E qui vanno contrastate le rivendicazioni di proprietà individuale sui dati prodotti, basate su una cattiva interpretazione della legislazione sulla privacy, e valorizzate invece quelle che reclamano per i dati digitali prodotti (inclusi quelli generati dalla sterminata platea di sensori disseminati nelle nostre città e non solo) regimi di proprietà pubblica e/o comune.

Infine, rispetto all’estensione del lavoro da remoto individualizzato, contro questa “solitudine” del lavoro, serve la capacità di immaginare e organizzare nuovi spazi di lavoro che aiutino a unificare ciò che appare estremamente parcellizzato, ma che ha alla sua base una nuova e inedita uniformità nella forma e nelle condizioni del lavoro.

Occorre progettare e introdurre una terza possibilità tra lavoro in azienda e lavoro da casa. Non semplici spazi di coworking, come già esistono in molte città italiane, ma luoghi dove siano possibili processi di ricomposizione sociale.

L’obiettivo è quello di favorire una ricomposizione più ampia, che è quella tra lavoro dipendente e lavoro autonomo, qui accumunati da una stessa forma di prestazione lavorativa, capace di svelare sia la falsa autonomia del lavoro indipendente, sia la falsa sicurezza del lavoro dipendente.
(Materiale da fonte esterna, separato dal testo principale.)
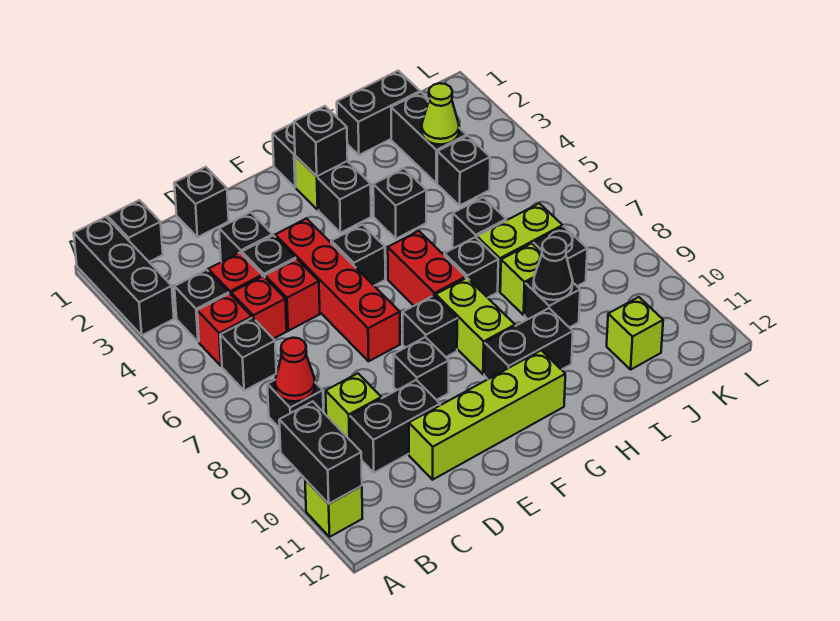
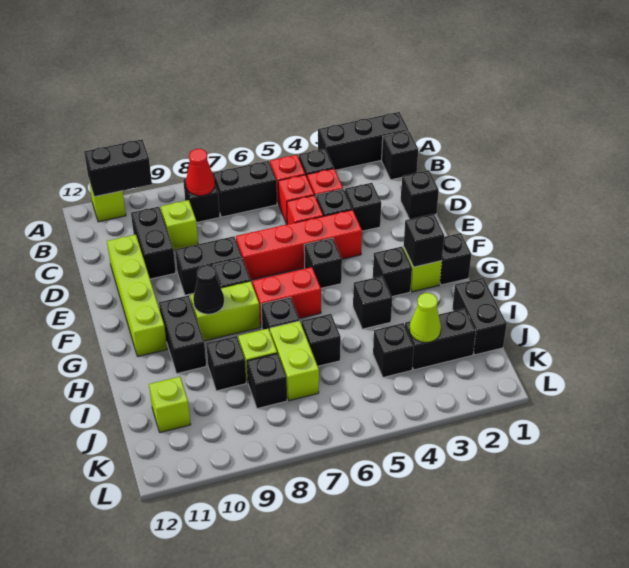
black brick B6 level 1 -> black brick B6:B7 level 1
black brick E9 level 1 -> black brick E8:E9 level 1
black cone I9 level 2 -> black cone G9 level 2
È nel lavorare insieme che il lavoro ha costruito la coscienza della propria funzione sociale e politica. Oggi che al lavoro viene sottratto il luogo in cui riconoscersi reciprocamente, occorre intenzionalmente progettare e organizzare altrove questa possibilità.

 

* Intervento per la sessione “L’egemonia delle piattaforme” del convegno “Rileggere il Capitale”, organizzato da ARS e CRS.